(dissenting).
The plaintiff’s cause of action is predicated totally upon the existence of a defect in a tire. The majority state that there is not a “prima facie showing of no defect” and that “certainly a slight issue of fact remains.” They point to none and their statement is unsupported by the record. The facts they set out are too sparse for a fair appraisal and therefore must necessarily be supplemented. The Sears employee who installed the tires described the mounting procedure at length. He testified about feeling inside the tires, about putting them on a machine and about balancing them. He stated that they were checked inside and out and testified more than once that, if there was a break in the tire, “it would show”. The pickup was driven approximately 300 miles with no tire difficulty prior to the accident. At the time of the occurrence, the driver, Mrs. Goodman, lost control of the vehicle while attempting to light a cigarette. The pickup travelled some 380 feet off the highway, first, on one side and then the other. It moved back onto the highway twice and there was no tire failure until it came back onto the road the second time. Both Mr. and ’Mrs. Goodman testified at deposition that they had no knowledge or evidence of a defect in the tire, and that they had no information tending to support the allegations of a defective tire. The plaintiff produced and filed the affidavit of an expert who had examined the tire shortly after the accident. The affidavit contained the statement “* * * [ I] t is affiant’s opinion that the tire failed as the vehicle turned onto the highway from the left shoulder of the highway and that the failure proximately caused the accident.” Nowhere in the more than two pages of affidavit does the expert opine or even suggest, that the failure was caused by a defect in the tire.
The summary judgment Rule 56 [§ 21-1-1(56), N.M.S.A.1953, Repl.Vol. 40)] is clear and unambiguous. Paragraph (c) states that a judgment:
“ * * * shall be rendered forthwith if the pleadings, depositions, answers to interrogatories, and admissions on file, together with the affidavits, if any, show that there is no genuine issue as to any material fact and that the moving party is entitled to a judgment as a matter of law. * * * ” [Emphasis added]
Paragraph (e) states:
“. . . When a motion for summary judgment is made and supported as provided in this rule, an adverse party may not rest upon the mere allegations or denials of his pleading, but his response, by affidavits or as otherwise provided in this rule, must set forth specific facts showing that there is a genuine issue for trial. If he does not so respond, summary judgment, if appropriate, shall be entered against him.” [Emphasis added]
The reasoning behind the rule and the guiding principles are set forth in Surkin v.
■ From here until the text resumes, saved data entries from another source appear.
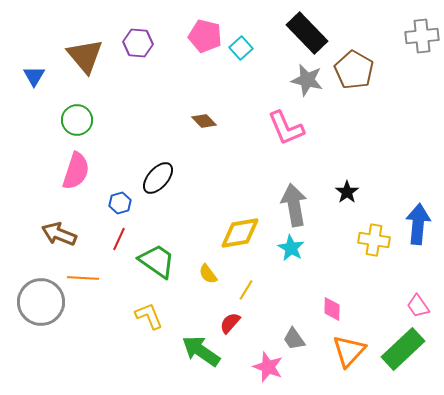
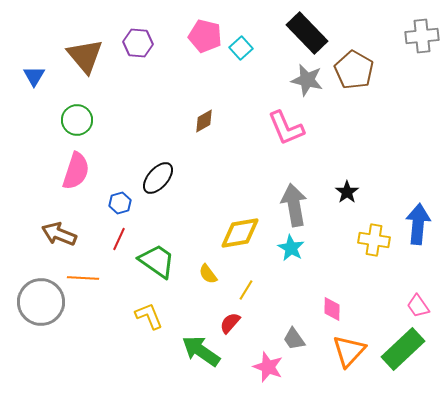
brown diamond: rotated 75 degrees counterclockwise
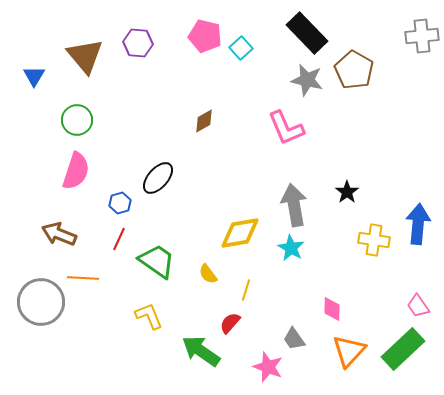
yellow line: rotated 15 degrees counterclockwise
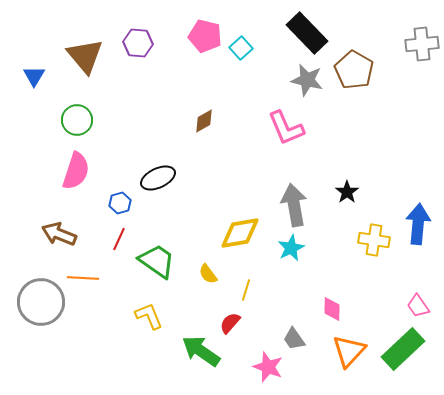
gray cross: moved 8 px down
black ellipse: rotated 24 degrees clockwise
cyan star: rotated 16 degrees clockwise
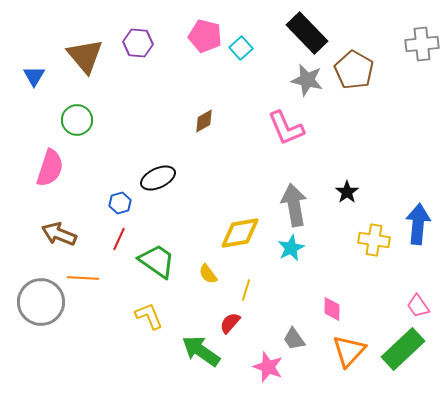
pink semicircle: moved 26 px left, 3 px up
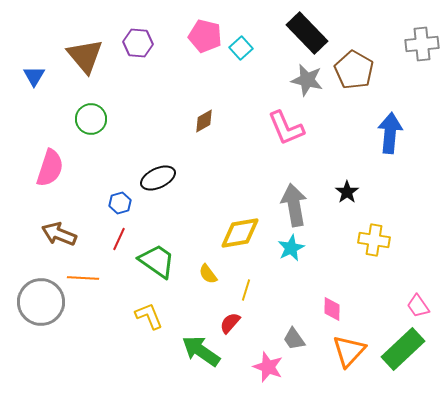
green circle: moved 14 px right, 1 px up
blue arrow: moved 28 px left, 91 px up
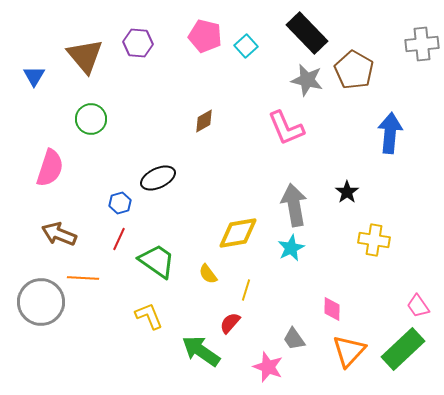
cyan square: moved 5 px right, 2 px up
yellow diamond: moved 2 px left
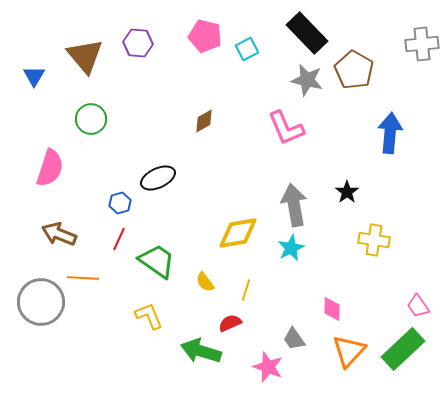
cyan square: moved 1 px right, 3 px down; rotated 15 degrees clockwise
yellow semicircle: moved 3 px left, 8 px down
red semicircle: rotated 25 degrees clockwise
green arrow: rotated 18 degrees counterclockwise
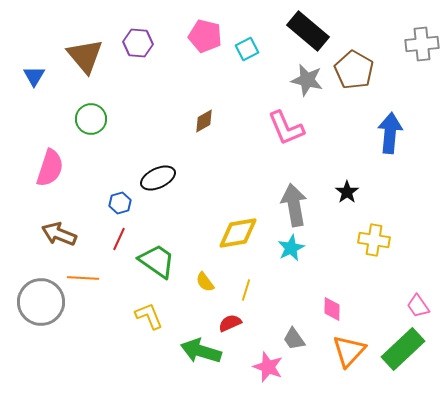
black rectangle: moved 1 px right, 2 px up; rotated 6 degrees counterclockwise
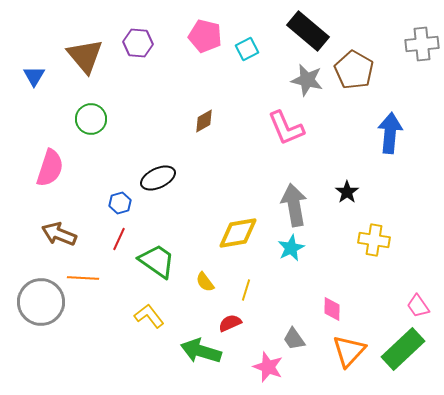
yellow L-shape: rotated 16 degrees counterclockwise
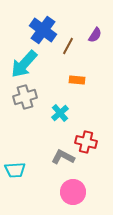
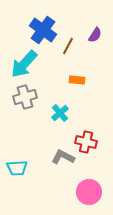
cyan trapezoid: moved 2 px right, 2 px up
pink circle: moved 16 px right
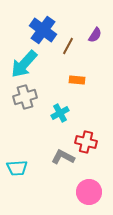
cyan cross: rotated 12 degrees clockwise
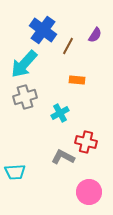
cyan trapezoid: moved 2 px left, 4 px down
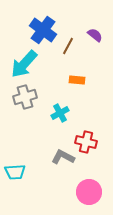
purple semicircle: rotated 84 degrees counterclockwise
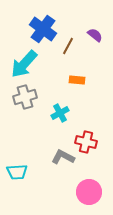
blue cross: moved 1 px up
cyan trapezoid: moved 2 px right
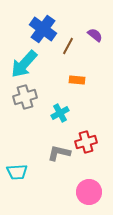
red cross: rotated 30 degrees counterclockwise
gray L-shape: moved 4 px left, 4 px up; rotated 15 degrees counterclockwise
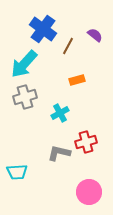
orange rectangle: rotated 21 degrees counterclockwise
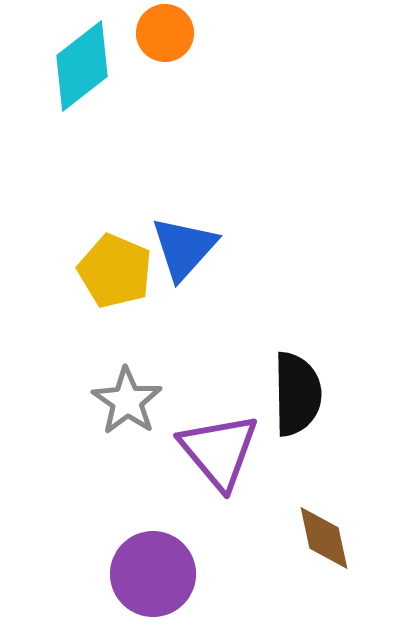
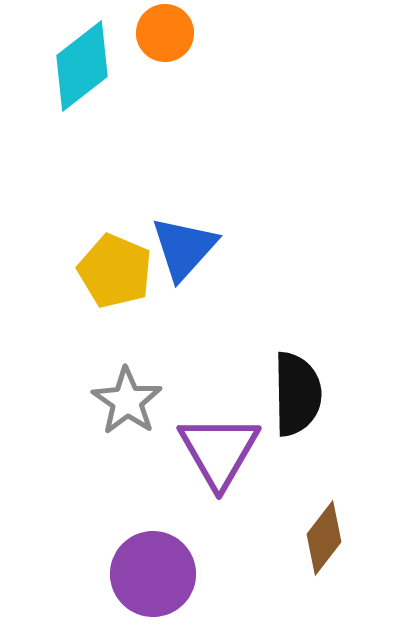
purple triangle: rotated 10 degrees clockwise
brown diamond: rotated 50 degrees clockwise
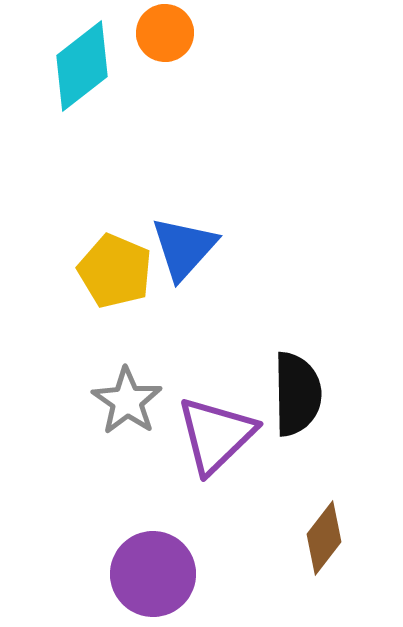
purple triangle: moved 3 px left, 16 px up; rotated 16 degrees clockwise
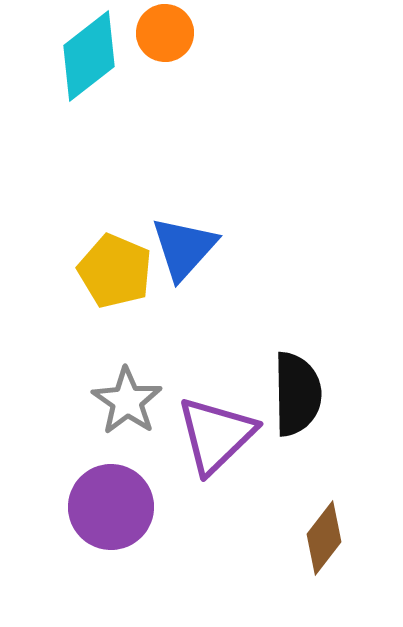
cyan diamond: moved 7 px right, 10 px up
purple circle: moved 42 px left, 67 px up
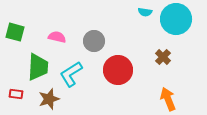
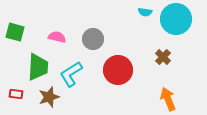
gray circle: moved 1 px left, 2 px up
brown star: moved 2 px up
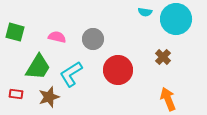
green trapezoid: rotated 28 degrees clockwise
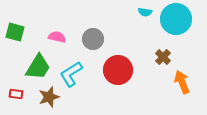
orange arrow: moved 14 px right, 17 px up
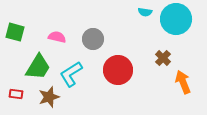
brown cross: moved 1 px down
orange arrow: moved 1 px right
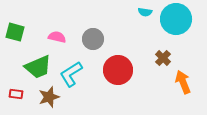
green trapezoid: rotated 36 degrees clockwise
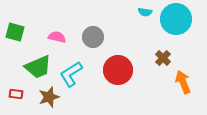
gray circle: moved 2 px up
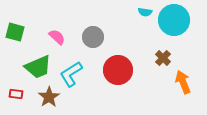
cyan circle: moved 2 px left, 1 px down
pink semicircle: rotated 30 degrees clockwise
brown star: rotated 15 degrees counterclockwise
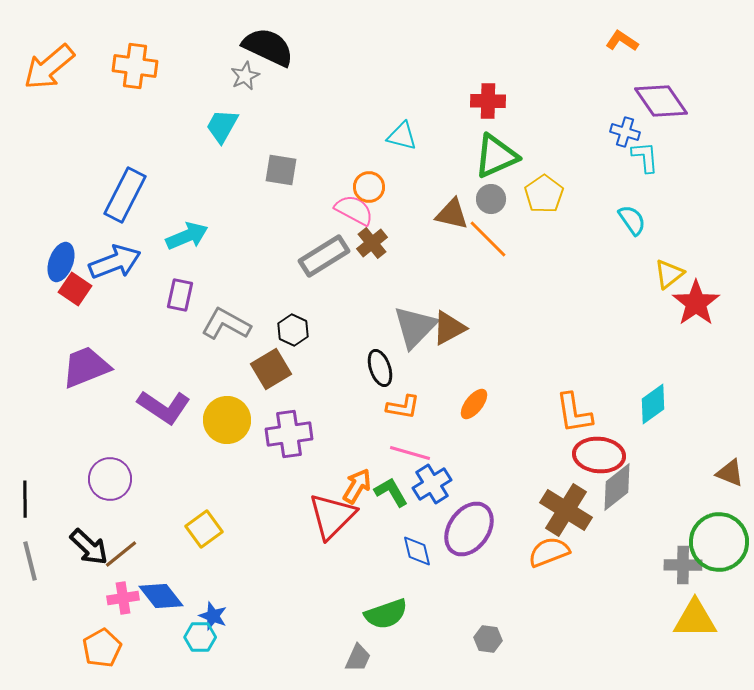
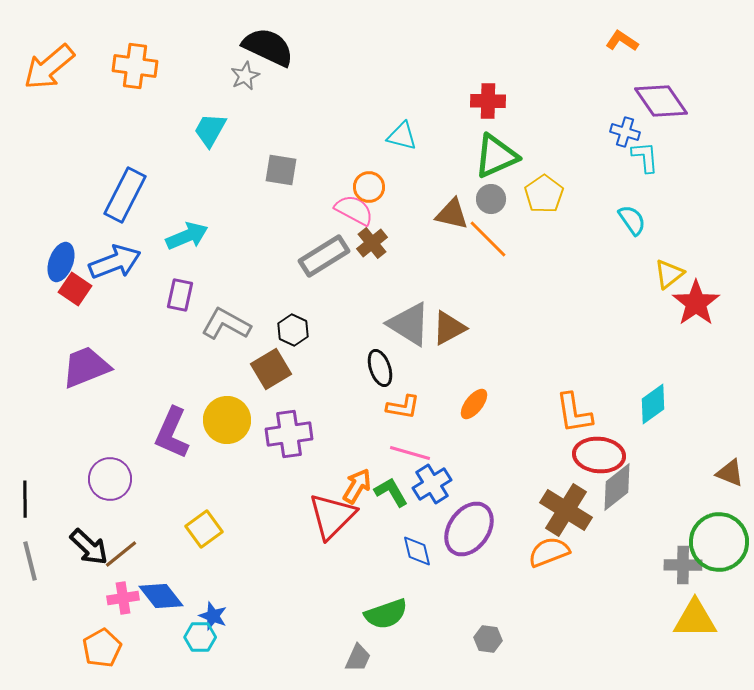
cyan trapezoid at (222, 126): moved 12 px left, 4 px down
gray triangle at (415, 327): moved 6 px left, 3 px up; rotated 42 degrees counterclockwise
purple L-shape at (164, 407): moved 8 px right, 26 px down; rotated 80 degrees clockwise
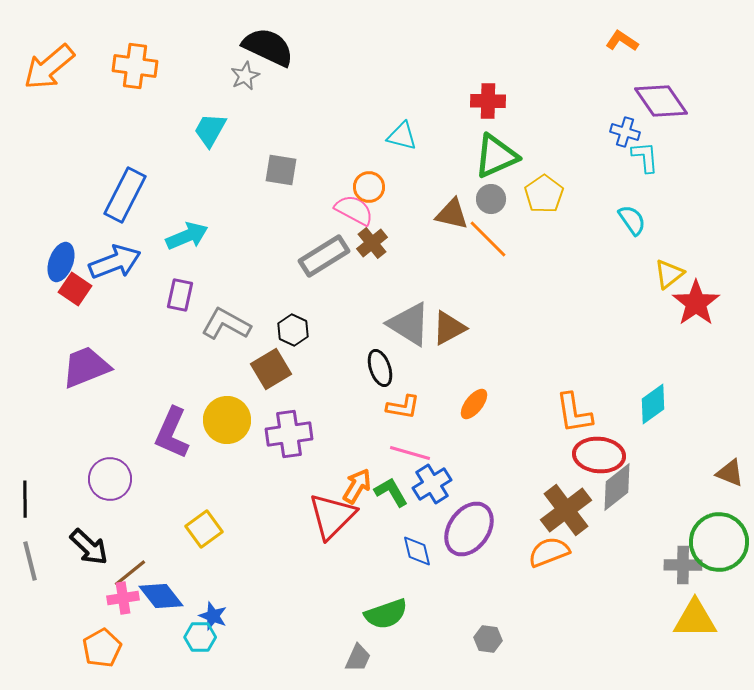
brown cross at (566, 510): rotated 21 degrees clockwise
brown line at (121, 554): moved 9 px right, 19 px down
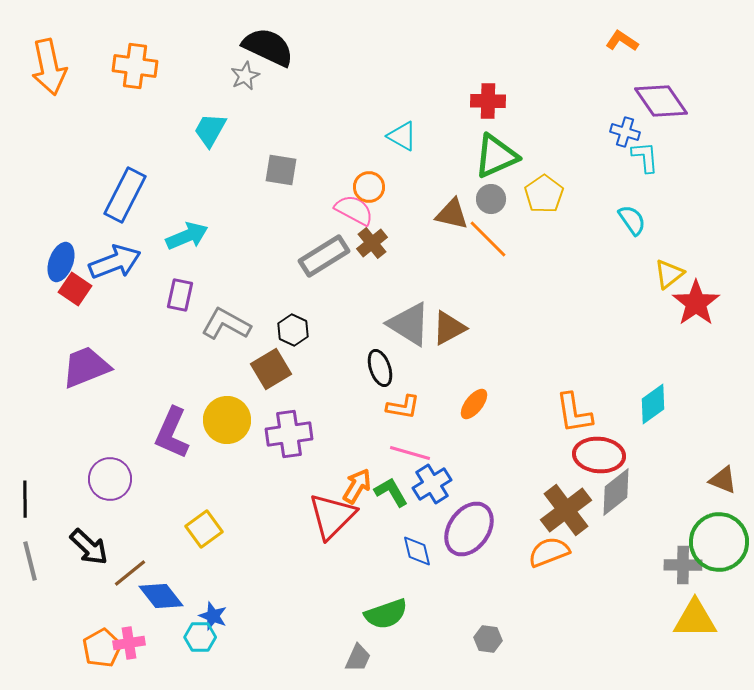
orange arrow at (49, 67): rotated 62 degrees counterclockwise
cyan triangle at (402, 136): rotated 16 degrees clockwise
brown triangle at (730, 473): moved 7 px left, 7 px down
gray diamond at (617, 487): moved 1 px left, 5 px down
pink cross at (123, 598): moved 6 px right, 45 px down
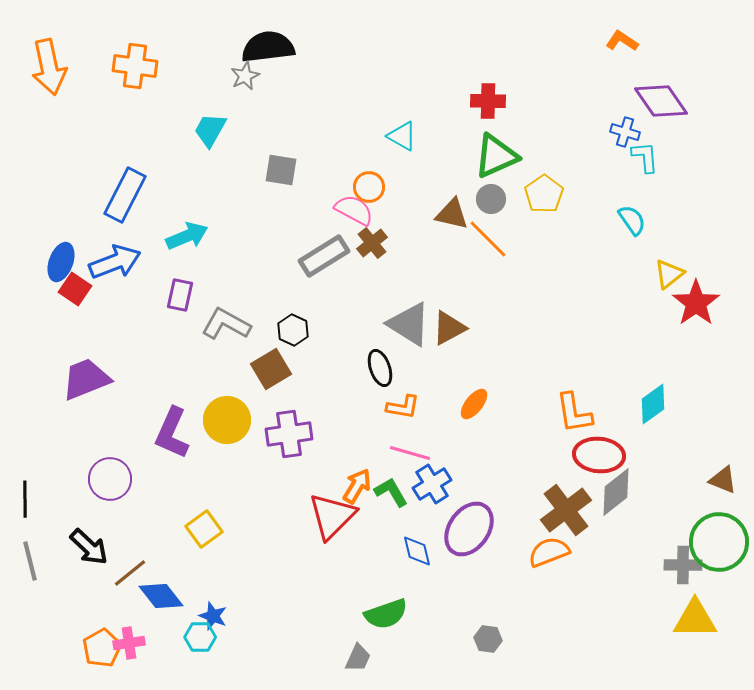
black semicircle at (268, 47): rotated 32 degrees counterclockwise
purple trapezoid at (86, 367): moved 12 px down
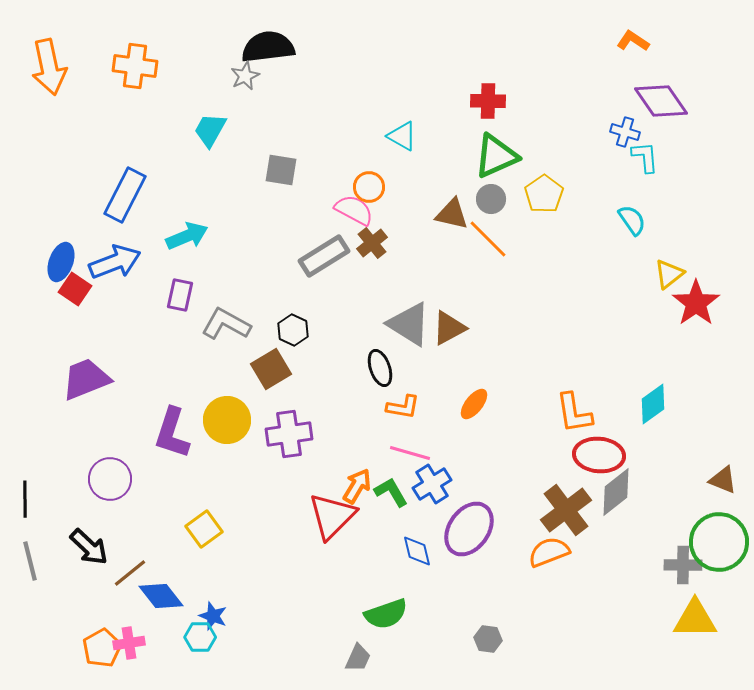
orange L-shape at (622, 41): moved 11 px right
purple L-shape at (172, 433): rotated 6 degrees counterclockwise
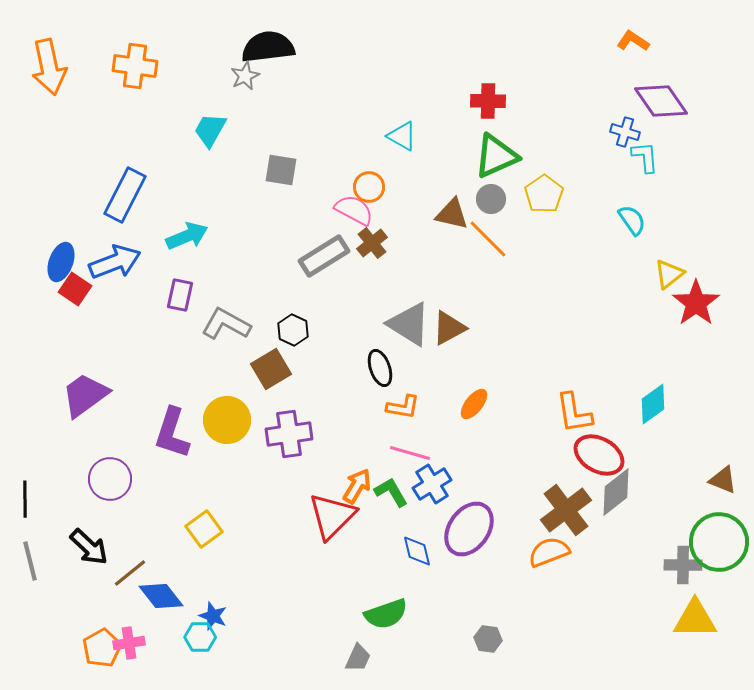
purple trapezoid at (86, 379): moved 1 px left, 16 px down; rotated 14 degrees counterclockwise
red ellipse at (599, 455): rotated 24 degrees clockwise
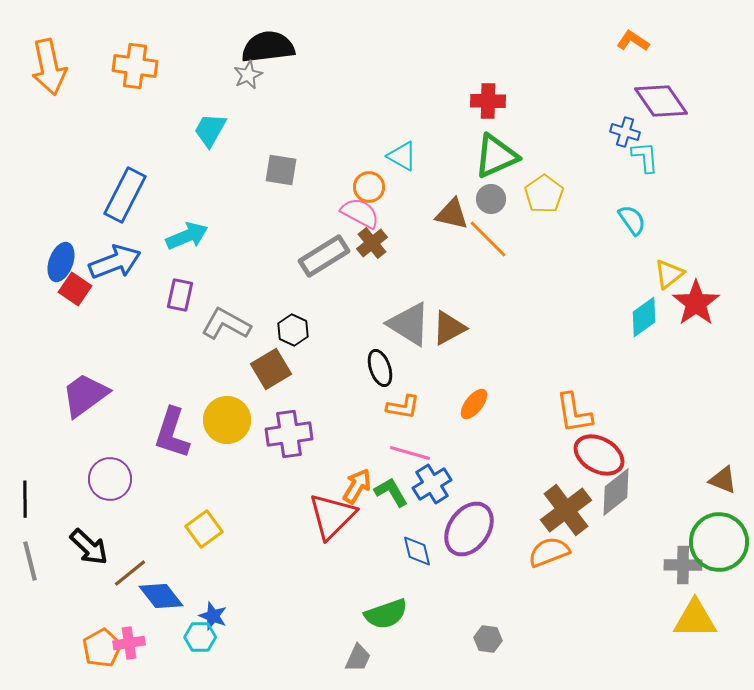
gray star at (245, 76): moved 3 px right, 1 px up
cyan triangle at (402, 136): moved 20 px down
pink semicircle at (354, 210): moved 6 px right, 3 px down
cyan diamond at (653, 404): moved 9 px left, 87 px up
Charteris, 197 F.2d 77 (5th Cir. 1952), where the court stated:
“The general principles governing the motion for summary judgment are well established. Rule 56 * * * authorizes its use only where the pleadings, depositions, and admissions on file, together with the affidavits, show that there is no genuine issue as to any material fact and that the moving party is entitled to a judgment as a matter of law. Its purpose is not to cut litigants off from their right to trial by jury. On the contrary, it is to carefully test this, to separate the mere formal from the substantial, to determine zvhat if any issues of fact are present for a jury to try, and to enable the court to expeditiozisly dispose of cases by giving judgment on the law where the material facts are not in dispute. [Citations omitted] The sufficiency of the complaint does not control and, although the burden is on the moving party to demonstrate clearly that there is no genuine issue of fact, the opposing party must sufficiently disclose zvhat the evidence will he to show that there is a genuine issue of fact to be tried. * * * ” [Emphasis added]
The record before the trial court and now before us shows there is “no genuine issue as to any material fact”. The majority disregard both the substance of the record and the purpose of Rule 56.
In the face of the record on which the motion for summary judgment was based, it was incumbent upon the plaintiff against whom the summary judgment was directed to “set forth specific facts showing that there is a genuine issue for trial.” This she did not do. “If the opposite party has sustained his burden to establish the absence of a fact issue, but there is available additional proof to the contrary, it is the duty of the party moved against to so apprise the court. He cannot stand silent, but must show its presence.’’ [Emphasis added] Cervantes v. Forbis, 73 N.M. 445, 389 P.2d 210 (1964). The response must set forth specific facts showing a genuine issue for trial. Green v. Manpower, Inc., of Albuquerque, 81 N.M. 788, 474 P.2d 80 (Ct.App.1970).
Tacit concession by the majority of the absence of a factual issue appears in the last paragraph of their opinion where they state that, at the trial, the plaintiff will have to come forward “with evidence and inferences therefrom sufficient to raise a factual issue * * * ”. To avoid the summary judgment she should already have done so. Convinced that the trial court did not err in granting the summary judgment, I dissent.